SINGAPORE (Nov 7): Singapore Airlines (SIA) has reported earnings of $190 million for 2Q17/18 ended Sept, up nearly three times from its earnings of $65 million in the same period a year ago on stronger operating results.
Group revenue for the quarter rose 5.5% to $3.85 billion from a year ago.
The stronger topline came on the back of a $90 million improvement in operating revenue from its parent airline company, which was partially contributed by higher passenger flown revenue on higher passenger traffic as well as higher other incidental income.
As such, operating profit for 2Q17/18 trebled to $232 million as the improvement in revenue surpassed a $72 million increase in expenditure.
Overall, the group’s parent airline company and SIA Cargo posted earnings growth over 2Q, while Scoot and SilkAir recorded weaker earnings with continued investment for expansion.
The latest quarter brings SIA’s earnings for 1H17/18 to $425 million, representing a 32% improvement from $321.5 million previously as a result of higher operating profit and lower share of losses from associated companies.
This was in spite of the absence of last year’s gain on SIA Engineering’s divestment of its 10% stake in Hong Kong Aero Engine Services Ltd (HAESL) and special dividends received from HAESL.
SIA is declaring an interim dividend of 10 cents per share for 1H17/18, which will be paid on Dec 5 to shareholders as of Nov 23 this year.

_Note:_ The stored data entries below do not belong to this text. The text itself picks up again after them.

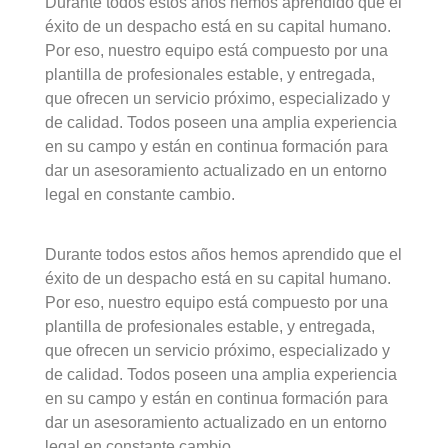
Durante todos estos años hemos aprendido que el
éxito de un despacho está en su capital humano.
Por eso, nuestro equipo está compuesto por una
plantilla de profesionales estable, y entregada,
que ofrecen un servicio próximo, especializado y
de calidad. Todos poseen una amplia experiencia
en su campo y están en continua formación para
dar un asesoramiento actualizado en un entorno
legal en constante cambio.
Durante todos estos años hemos aprendido que el
éxito de un despacho está en su capital humano.
Por eso, nuestro equipo está compuesto por una
plantilla de profesionales estable, y entregada,
que ofrecen un servicio próximo, especializado y
de calidad. Todos poseen una amplia experiencia
en su campo y están en continua formación para
dar un asesoramiento actualizado en un entorno
legal en constante cambio.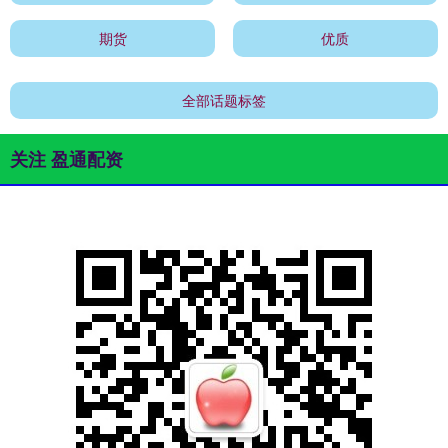
期货
优质
全部话题标签
关注 盈通配资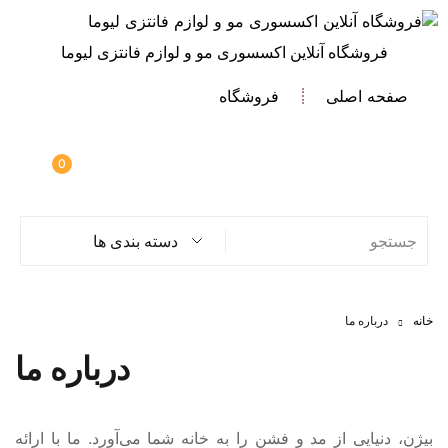
فروشگاه آنلاین اکسسوری مو و لوازم فانتزی لیوما
صفحه اصلی
فروشگاه
0
دسته بندی ها
خانه
درباره ما
درباره ما
بیژن، دنیایی از مد و فشن را به خانه شما می‌آورد. ما با ارائه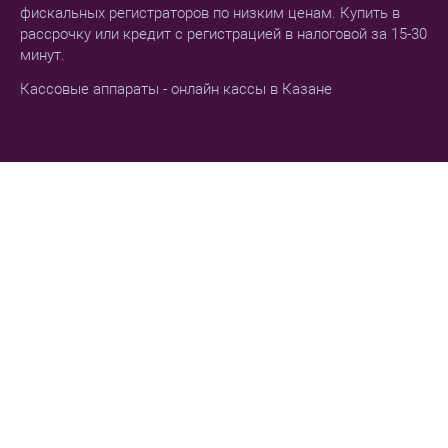
фискальных регистраторов по низким ценам. Купить в
рассрочку или кредит с регистрацией в налоговой за 15-30
минут.
Кассовые аппараты - онлайн кассы в Казане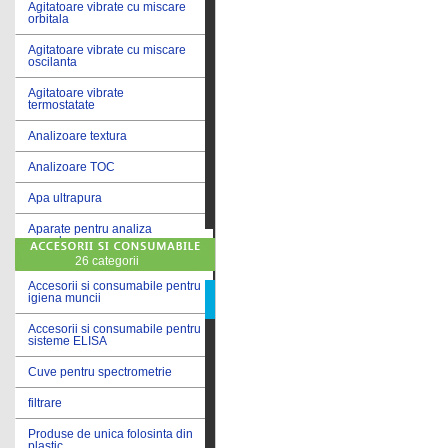
Agitatoare vibrate cu miscare
orbitala
Agitatoare vibrate cu miscare
oscilanta
Agitatoare vibrate
termostatate
Analizoare textura
Analizoare TOC
Apa ultrapura
Aparate pentru analiza
cereale
26 categorii
Aparate pentru testare lacuri
si vopsele
Accesorii si consumabile pentru
igiena muncii
Aparate pentru testare lapte
Accesorii si consumabile pentru
sisteme ELISA
Autoclave
Cuve pentru spectrometrie
Bai de apa
filtrare
Bai de apa vibrate
Produse de unica folosinta din
Bai de calibrare
plastic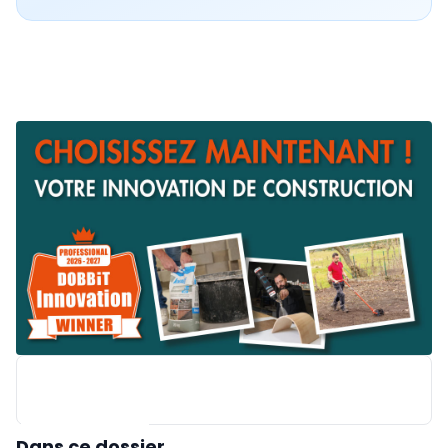
Dans ce dossier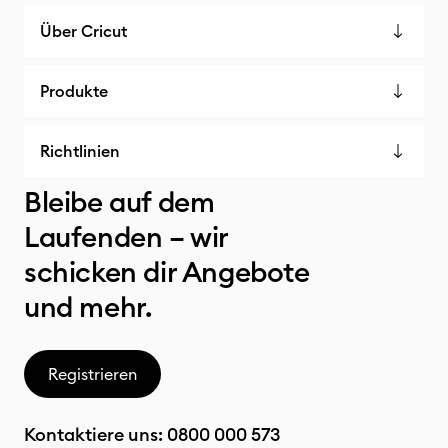
Über Cricut
Produkte
Richtlinien
Bleibe auf dem
Laufenden – wir
schicken dir Angebote
und mehr.
Registrieren
Kontaktiere uns:
0800 000 573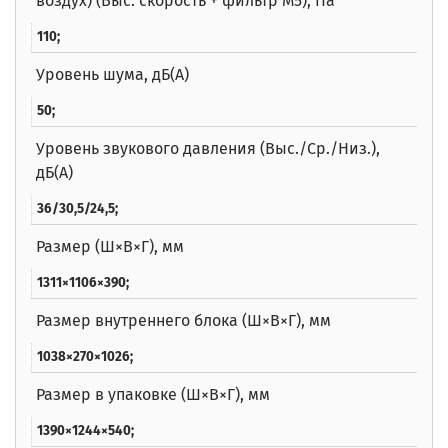
воздух) (Выс. скорость + фильтр M5), Па
110;
Уровень шума, дБ(A)
50;
Уровень звукового давления (Выс./Ср./Низ.),
дБ(A)
36/30,5/24,5;
Размер (Ш×В×Г), мм
1311×1106×390;
Размер внутреннего блока (Ш×В×Г), мм
1038×270×1026;
Размер в упаковке (Ш×В×Г), мм
1390×1244×540;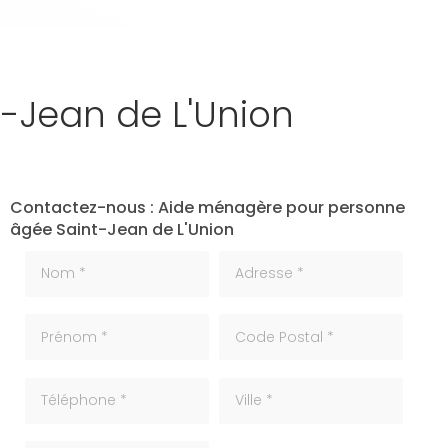
-Jean de L'Union
Contactez-nous : Aide ménagère pour personne
âgée Saint-Jean de L'Union
Nom *
Adresse *
Prénom *
code_postale
Téléphone
ville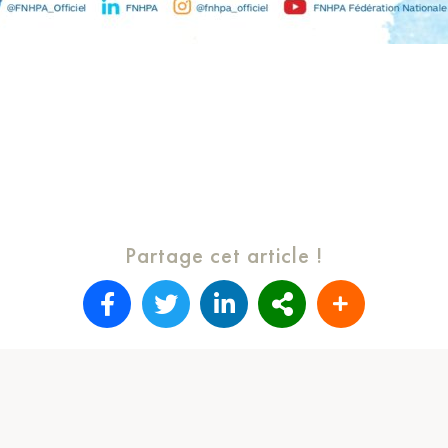
Partage cet article !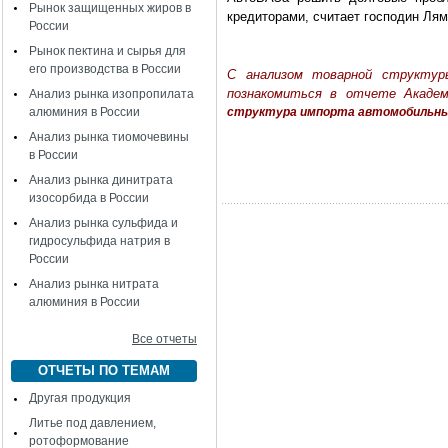
Рынок защищенных жиров в
кредиторами, считает господин Лям
России
Рынок пектина и сырья для
его производства в России
С анализом товарной структу
познакомиться в отчете Акад
Анализ рынка изопропилата
алюминия в России
структура импорта автомобильных
Анализ рынка тиомочевины
в России
Анализ рынка динитрата
изосорбида в России
Анализ рынка сульфида и
гидросульфида натрия в
России
Анализ рынка нитрата
алюминия в России
Все отчеты
ОТЧЕТЫ ПО ТЕМАМ
Другая продукция
Литье под давлением,
ротоформование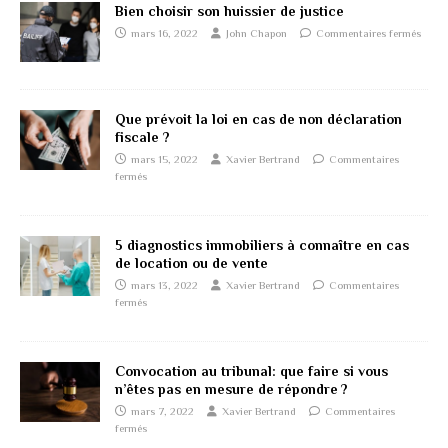
Bien choisir son huissier de justice
mars 16, 2022
John Chapon
Commentaires fermés
Que prévoit la loi en cas de non déclaration
fiscale ?
mars 15, 2022
Xavier Bertrand
Commentaires
fermés
5 diagnostics immobiliers à connaître en cas
de location ou de vente
mars 13, 2022
Xavier Bertrand
Commentaires
fermés
Convocation au tribunal: que faire si vous
n’êtes pas en mesure de répondre ?
mars 7, 2022
Xavier Bertrand
Commentaires
fermés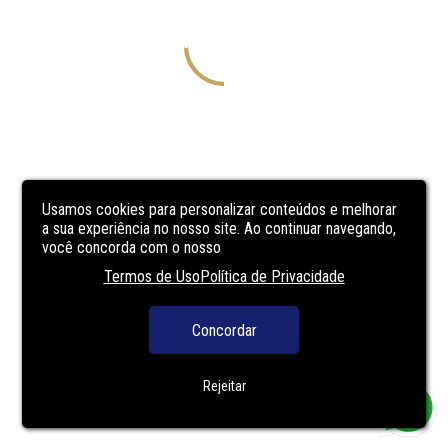
Usamos cookies para personalizar conteúdos e melhorar
a sua experiência no nosso site. Ao continuar navegando,
você concorda com o nosso
Termos de Uso
Política de Privacidade
Concordar
Rejeitar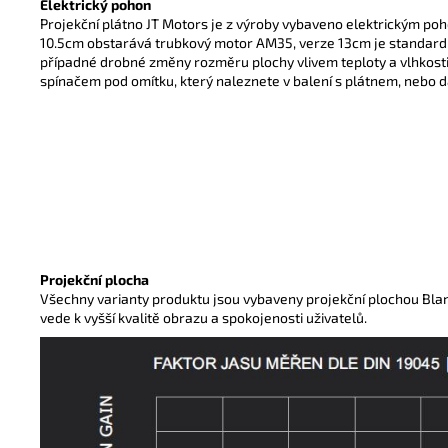
Elektrický pohon
Projekční plátno JT Motors je z výroby vybaveno elektrickým poh
10.5cm obstarává trubkový motor AM35, verze 13cm je standar
případné drobné změny rozměru plochy vlivem teploty a vlhkost
spínačem pod omítku, který naleznete v balení s plátnem, nebo dá
Projekční plocha
Všechny varianty produktu jsou vybaveny projekční plochou Blank
vede k vyšší kvalitě obrazu a spokojenosti uživatelů.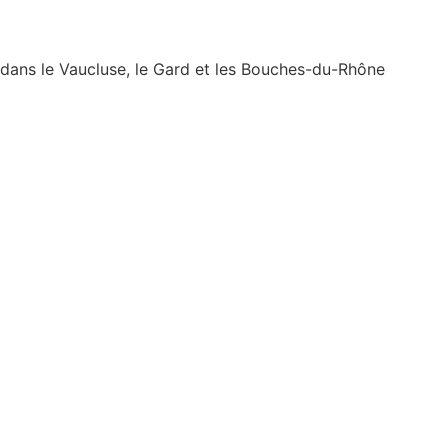
s dans le Vaucluse, le Gard et les Bouches-du-Rhône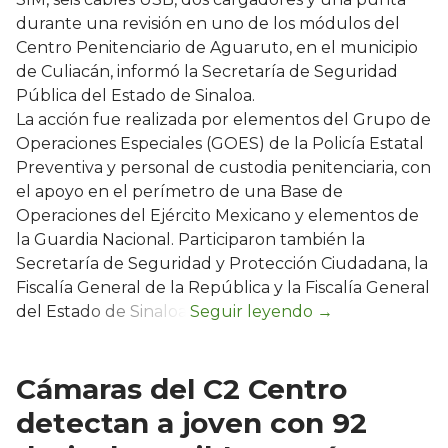
durante una revisión en uno de los módulos del
Centro Penitenciario de Aguaruto, en el municipio
de Culiacán, informó la Secretaría de Seguridad
Pública del Estado de Sinaloa.
La acción fue realizada por elementos del Grupo de
Operaciones Especiales (GOES) de la Policía Estatal
Preventiva y personal de custodia penitenciaria, con
el apoyo en el perímetro de una Base de
Operaciones del Ejército Mexicano y elementos de
la Guardia Nacional. Participaron también la
Secretaría de Seguridad y Protección Ciudadana, la
Fiscalía General de la República y la Fiscalía General
del Estado de Sinaloa.
Cámaras del C2 Centro
detectan a joven con 92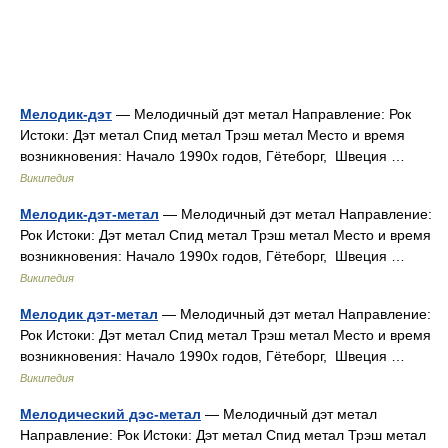
Мелодик-дэт
— Мелодичный дэт метал Направление: Рок
Истоки: Дэт метал Спид метал Трэш метал Место и время
возникновения: Начало 1990х годов, Гётеборг, Швеция …
Википедия
Мелодик-дэт-метал
— Мелодичный дэт метал Направление:
Рок Истоки: Дэт метал Спид метал Трэш метал Место и время
возникновения: Начало 1990х годов, Гётеборг, Швеция …
Википедия
Мелодик дэт-метал
— Мелодичный дэт метал Направление:
Рок Истоки: Дэт метал Спид метал Трэш метал Место и время
возникновения: Начало 1990х годов, Гётеборг, Швеция …
Википедия
Мелодический дэс-метал
— Мелодичный дэт метал
Направление: Рок Истоки: Дэт метал Спид метал Трэш метал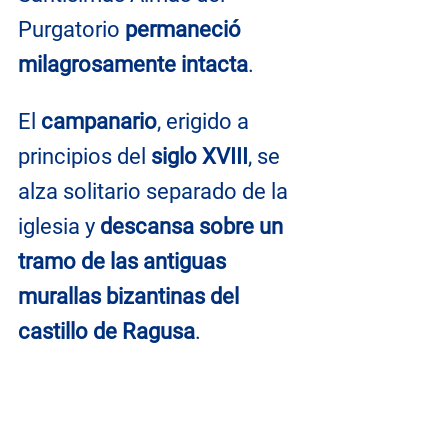
Purgatorio 
permaneció 
milagrosamente intacta
. 
El 
campanario
, erigido a 
principios del 
siglo XVIII
, se 
alza solitario separado de la 
iglesia y 
descansa sobre un 
tramo de las antiguas 
murallas bizantinas del 
castillo de Ragusa
.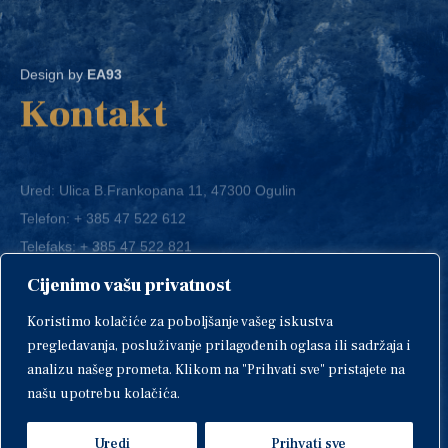
Design by
EA93
Kontakt
Ured: Ulica B.Frankopana 11, 47300 Ogulin
Telefon:
+ 385 47 522 612
Telefaks:
+ 385 47 522 821
E-mail:
grad-ogulin@ogulin.hr
Cijenimo vašu privatnost
OIB: 58264108511
Koristimo kolačiće za poboljšanje vašeg iskustva
IBAN: HR1424020061829700009
pregledavanja, posluživanje prilagođenih oglasa ili sadržaja i
analizu našeg prometa. Klikom na "Prihvati sve" pristajete na
našu upotrebu kolačića.
Uredi
Prihvati sve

In its outlook, the group says headwinds will remain as its competitors mount significant capacity in key markets, while it expects yields to continue facing pressure.
SIA adds that it is taking delivery of modern and fuel-efficient aircraft, and further expanding its network across the low-cost and full-service market segments, and will continue to exercise nimbleness and flexibility in deploying the various vehicles in its portfolio to cater to opportunities in the appropriate markets.
Noting that its three-year transformation programme is progressing on track, the group is also in the midst of identifying new opportunities for revenue generation, re-structuring of its cost base and enhancement of organisational effectiveness under the programme.
Shares in SIA closed 7 cents lower at $10.32 on Tuesday.